SUPPLIED MATERIAL -
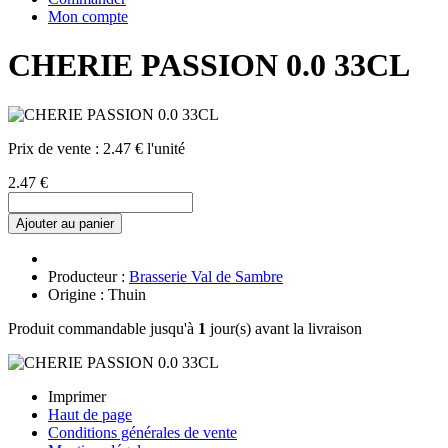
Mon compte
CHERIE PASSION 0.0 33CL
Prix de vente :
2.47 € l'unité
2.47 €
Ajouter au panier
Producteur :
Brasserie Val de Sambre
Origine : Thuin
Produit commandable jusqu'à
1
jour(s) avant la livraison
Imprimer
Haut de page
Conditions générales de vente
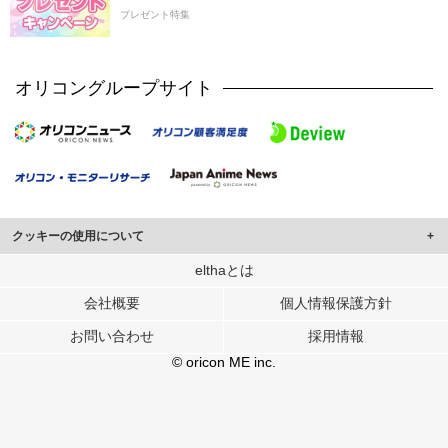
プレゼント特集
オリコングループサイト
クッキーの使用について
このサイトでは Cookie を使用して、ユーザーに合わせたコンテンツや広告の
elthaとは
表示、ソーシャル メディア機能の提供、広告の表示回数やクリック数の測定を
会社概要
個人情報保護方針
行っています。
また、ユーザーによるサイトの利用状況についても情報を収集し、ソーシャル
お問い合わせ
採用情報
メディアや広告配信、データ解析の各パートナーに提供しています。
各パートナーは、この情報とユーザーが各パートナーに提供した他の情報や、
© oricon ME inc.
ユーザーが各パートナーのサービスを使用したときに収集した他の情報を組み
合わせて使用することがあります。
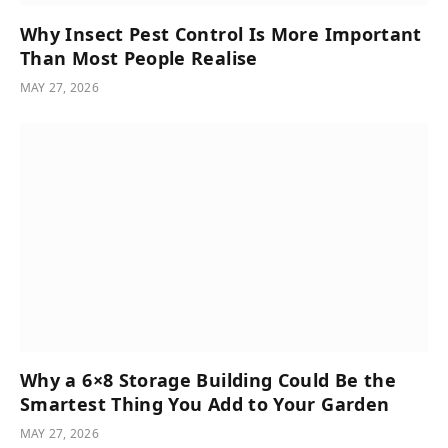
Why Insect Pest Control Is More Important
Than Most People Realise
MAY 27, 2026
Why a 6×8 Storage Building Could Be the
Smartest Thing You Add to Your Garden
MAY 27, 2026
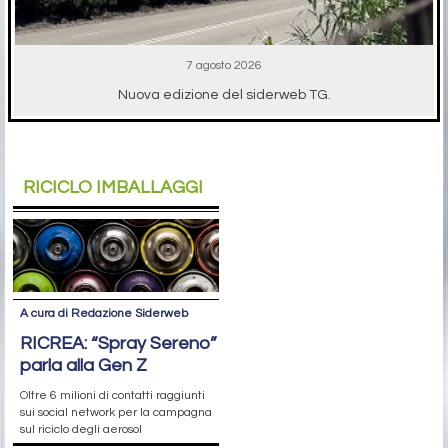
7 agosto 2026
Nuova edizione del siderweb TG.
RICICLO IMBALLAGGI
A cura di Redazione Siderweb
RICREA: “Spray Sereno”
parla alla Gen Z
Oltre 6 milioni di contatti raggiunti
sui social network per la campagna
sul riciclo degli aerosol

EXERCISE BRIEF - Render every line of text from the records above as a Markdown table with the columns "No." and "Line", numbering the rows in order and leaving out blank lines and the pictures.

RESULT OF THIS EXERCISE -
| No. | Line |
|---|---|
| 1 | Mon compte |
| 2 | CHERIE PASSION 0.0 33CL |
| 3 | Prix de vente : |
| 4 | 2.47 € l'unité |
| 5 | 2.47 € |
| 6 | Ajouter au panier |
| 7 | Producteur : |
| 8 | Brasserie Val de Sambre |
| 9 | Origine : Thuin |
| 10 | Produit commandable jusqu'à |
| 11 | 1 |
| 12 | jour(s) avant la livraison |
| 13 | Imprimer |
| 14 | Haut de page |
| 15 | Conditions générales de vente |
| 16 | プレゼント特集 |
| 17 | オリコングループサイト |
| 18 | クッキーの使用について |
| 19 | このサイトでは Cookie を使用して、ユーザーに合わせたコンテンツや広告の |
| 20 | elthaとは |
| 21 | 表示、ソーシャル メディア機能の提供、広告の表示回数やクリック数の測定を |
| 22 | 会社概要 |
| 23 | 個人情報保護方針 |
| 24 | 行っています。 |
| 25 | また、ユーザーによるサイトの利用状況についても情報を収集し、ソーシャル |
| 26 | お問い合わせ |
| 27 | 採用情報 |
| 28 | メディアや広告配信、データ解析の各パートナーに提供しています。 |
| 29 | 各パートナーは、この情報とユーザーが各パートナーに提供した他の情報や、 |
| 30 | © oricon ME inc. |
| 31 | ユーザーが各パートナーのサービスを使用したときに収集した他の情報を組み |
| 32 | 合わせて使用することがあります。 |
| 33 | Why Insect Pest Control Is More Important |
| 34 | Than Most People Realise |
| 35 | MAY 27, 2026 |
| 36 | Why a 6×8 Storage Building Could Be the |
| 37 | Smartest Thing You Add to Your Garden |
| 38 | MAY 27, 2026 |
| 39 | 7 agosto 2026 |
| 40 | Nuova edizione del siderweb TG. |
| 41 | RICICLO IMBALLAGGI |
| 42 | A cura di Redazione Siderweb |
| 43 | RICREA: “Spray Sereno” |
| 44 | parla alla Gen Z |
| 45 | Oltre 6 milioni di contatti raggiunti |
| 46 | sui social network per la campagna |
| 47 | sul riciclo degli aerosol |